Lift out, unaltered, the lines of the material below between the line holding "roll_deg: +1.3" and the line holding "f_number: 1.5", counting both.

SUPPLIED MATERIAL:
*** Begin section ***

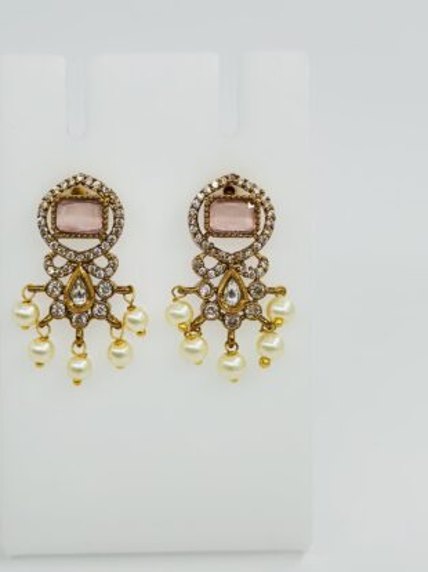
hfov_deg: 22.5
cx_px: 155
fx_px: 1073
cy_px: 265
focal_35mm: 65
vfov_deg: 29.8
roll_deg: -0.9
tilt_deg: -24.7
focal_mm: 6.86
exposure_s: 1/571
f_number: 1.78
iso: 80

*** End section ***
*** Begin section ***

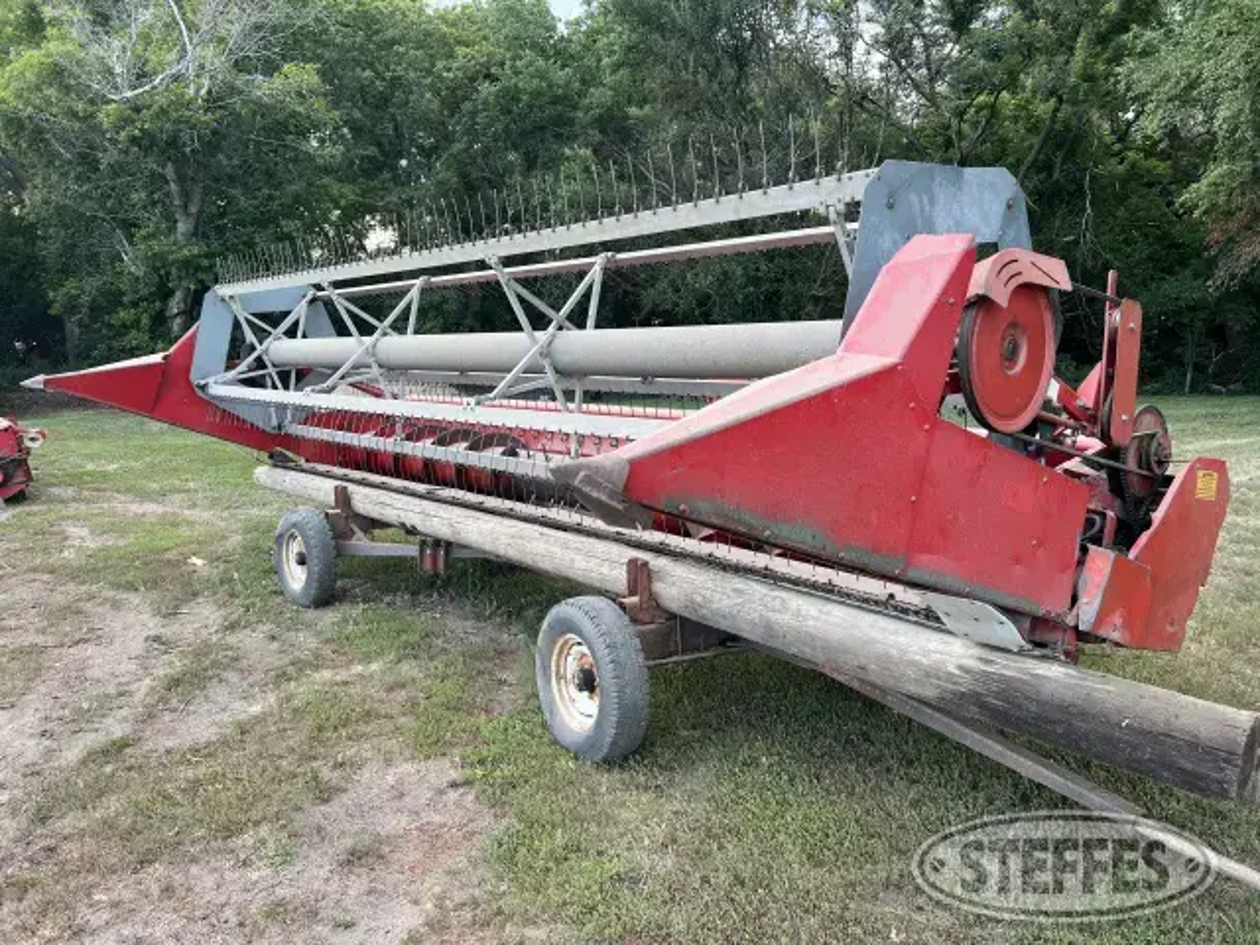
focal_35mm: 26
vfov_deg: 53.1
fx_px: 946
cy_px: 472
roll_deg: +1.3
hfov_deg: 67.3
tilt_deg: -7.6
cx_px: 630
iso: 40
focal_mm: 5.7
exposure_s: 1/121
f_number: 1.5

*** End section ***

OUTPUT OF THE EXERCISE:
roll_deg: +1.3
hfov_deg: 67.3
tilt_deg: -7.6
cx_px: 630
iso: 40
focal_mm: 5.7
exposure_s: 1/121
f_number: 1.5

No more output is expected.